> **EXERCISE GOAL**:
Copy out every line of the records below word for word, omitting the pictures.

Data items

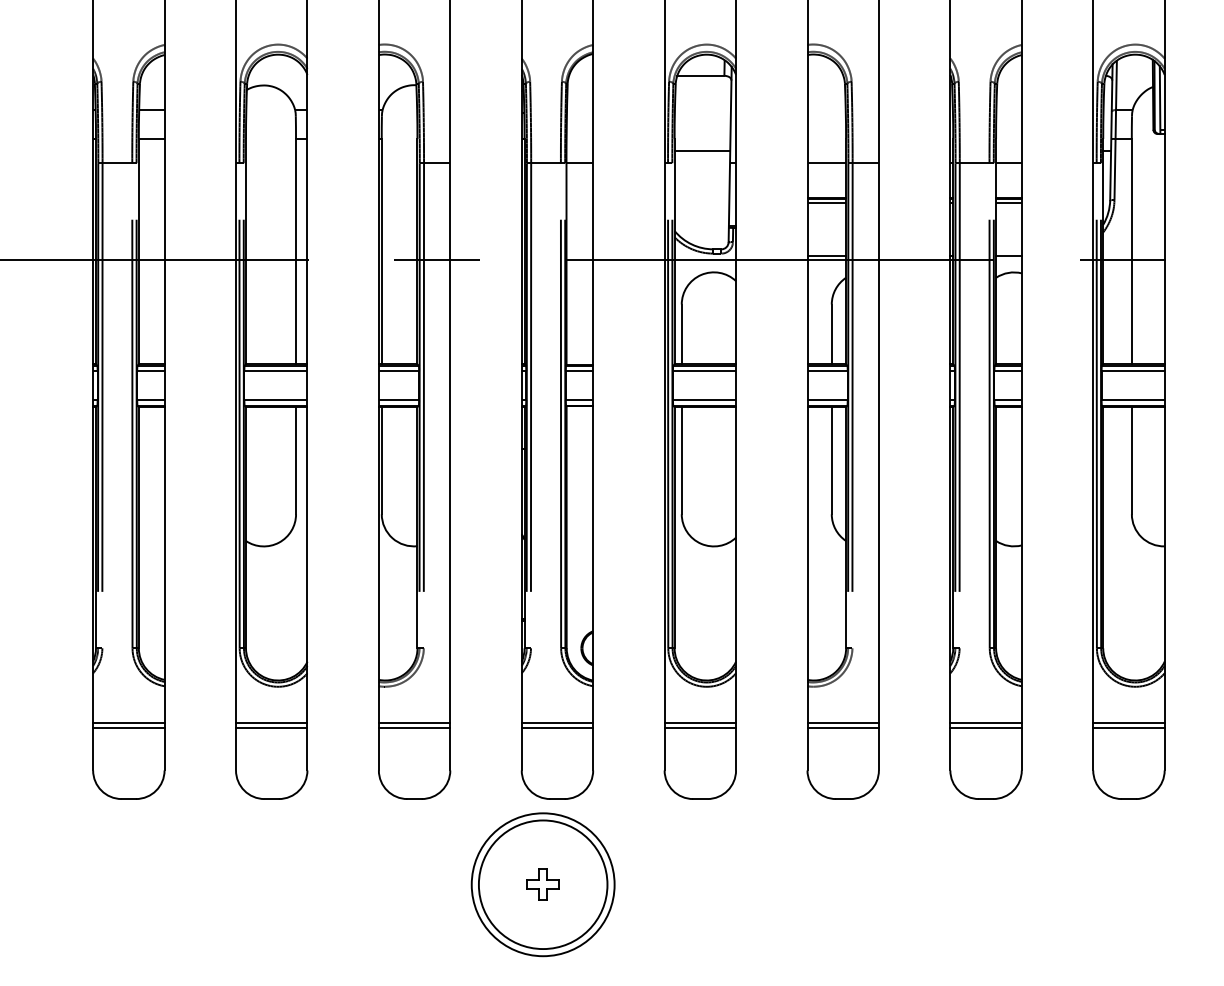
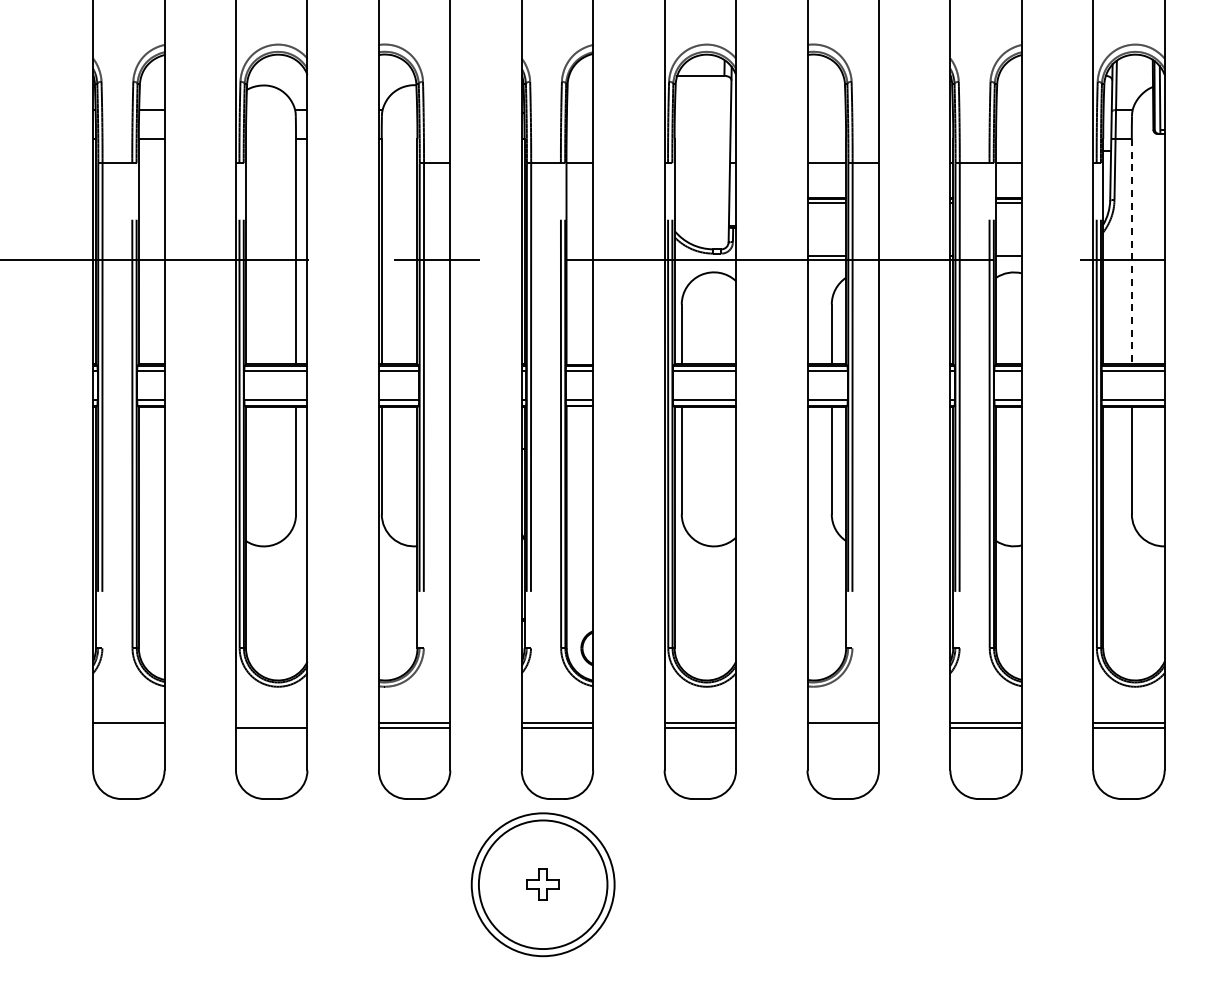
line at (702, 151): present -> none
line at (1131, 251): solid -> dashed
line at (271, 723): present -> none
line at (128, 727): present -> none
line at (842, 727): present -> none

> **RESULT**:
line at (702, 151): present -> none
line at (1131, 251): solid -> dashed
line at (271, 723): present -> none
line at (128, 727): present -> none
line at (842, 727): present -> none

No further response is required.